Rifqi menunjuk hak terdakwa berkomunikasi dengan penasihat hukum dan bertanya pada saksi. Namun praktiknya, terdapat keterbatasan bila terjadi gangguan yakni akibat koneksi internet yang tidak stabil. Maklum, kualitas koneksi internet antara institusi dan wilayah tak seragam. Tak jarang koneksi internet putus nyambung. Kemudian fasilitas pengadilan yang terbatas yang mengakibatkan perkara menumpuk.
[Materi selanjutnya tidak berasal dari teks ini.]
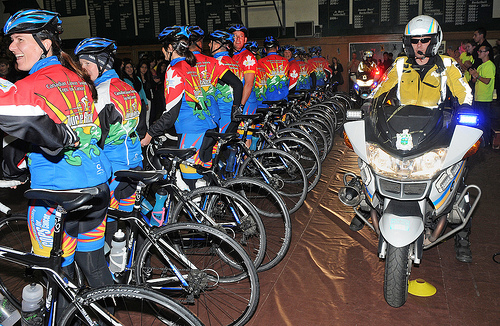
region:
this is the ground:
[280, 278, 322, 302]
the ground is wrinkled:
[307, 242, 344, 290]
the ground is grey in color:
[313, 252, 339, 287]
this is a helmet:
[406, 18, 438, 45]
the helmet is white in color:
[411, 22, 423, 35]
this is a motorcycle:
[348, 104, 485, 301]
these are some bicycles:
[41, 85, 349, 324]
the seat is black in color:
[65, 194, 79, 205]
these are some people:
[11, 4, 329, 112]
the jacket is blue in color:
[179, 118, 189, 129]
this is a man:
[369, 18, 472, 105]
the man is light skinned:
[16, 43, 32, 61]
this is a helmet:
[401, 11, 441, 35]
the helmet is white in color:
[416, 21, 434, 30]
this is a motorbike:
[346, 114, 471, 254]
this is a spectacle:
[406, 37, 434, 47]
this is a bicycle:
[35, 238, 148, 316]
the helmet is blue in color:
[81, 40, 100, 47]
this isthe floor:
[287, 258, 360, 325]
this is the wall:
[283, 9, 360, 34]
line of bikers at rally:
[6, 15, 326, 292]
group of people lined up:
[0, 9, 317, 288]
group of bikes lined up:
[0, 85, 344, 305]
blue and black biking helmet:
[0, 8, 59, 29]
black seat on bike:
[28, 184, 91, 211]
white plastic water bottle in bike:
[17, 285, 46, 308]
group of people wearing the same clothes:
[0, 5, 328, 215]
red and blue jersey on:
[25, 73, 97, 187]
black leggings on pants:
[45, 253, 104, 309]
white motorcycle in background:
[331, 97, 480, 303]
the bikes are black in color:
[93, 129, 354, 270]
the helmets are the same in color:
[16, 9, 121, 71]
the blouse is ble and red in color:
[29, 85, 100, 174]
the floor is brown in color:
[316, 241, 364, 318]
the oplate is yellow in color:
[415, 270, 435, 300]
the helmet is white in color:
[398, 17, 436, 39]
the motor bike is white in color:
[368, 122, 457, 239]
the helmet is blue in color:
[72, 28, 119, 58]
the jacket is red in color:
[385, 53, 450, 103]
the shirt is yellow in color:
[475, 57, 492, 100]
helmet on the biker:
[4, 7, 65, 34]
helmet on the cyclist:
[74, 38, 119, 50]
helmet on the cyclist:
[157, 26, 192, 37]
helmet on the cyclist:
[210, 26, 230, 41]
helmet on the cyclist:
[261, 32, 271, 42]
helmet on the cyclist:
[191, 28, 207, 36]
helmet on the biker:
[396, 16, 448, 38]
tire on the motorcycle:
[374, 245, 426, 308]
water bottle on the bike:
[109, 227, 130, 272]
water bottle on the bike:
[21, 278, 44, 315]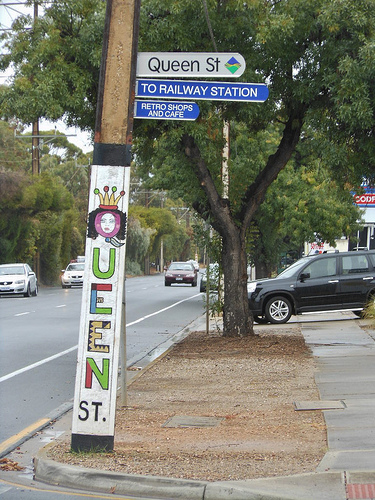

Dia menilai akibat keterbatasan fasilitas rumah tahanan (Rutan) yang dikelola Ditjen Pemasyarakatan berdampak terhadap jalannya persidangan secara daring. Belum lagi, terdapat kebijakan Rutan yang tak seragam soal ada yang membolehkan penasihat hukum hadir, ada pula yang tak membolehkan. Namun demikian, Perma 4/2020 dianggap tetap memberi jalan keluar terhadap isu-isu tersebut yakni sidang bisa digelar di pengadilan atau di kantor kejaksaan.

Panitera Muda Pidana Khusus MA, Suharto mengatakan Perma 4/2020 terobosan mengatasi keterbatasan menggelar persidangan perkara pidana secara tatap muka. Yang perlu digarisbawahi, persidangan elektronik tetap mengedepankan hak-hak terdakwa. Yang pasti, Perma 4/2010 tak mengharuskan persidangan digelar secara online, hanya sebatas memberi landasan hukum dan pedoman kapan persidangan secara online dapat dilaksanakan serta tata caranya.

Pemenuhan hak terdakwa dalam Perma 4/2020, MA menginginkan pemberian jaminan peradilan yang adil dan tidak memihak untuk menjamin hak-hak terdakwa. Pertama, hak terdakwa untuk secepatnya mendapatkan kepastian hukum atas tindak pidana yang dituduhkan padanya yakni dengan diadili dalam persidangan tanpa penundaan yang tidak semestinya sebagaimana tertuang dalam Pasal 14 ayat (3) huruf c menurut ICCPR dan telah diratifikasi oleh UU No.12 Tahun 2005.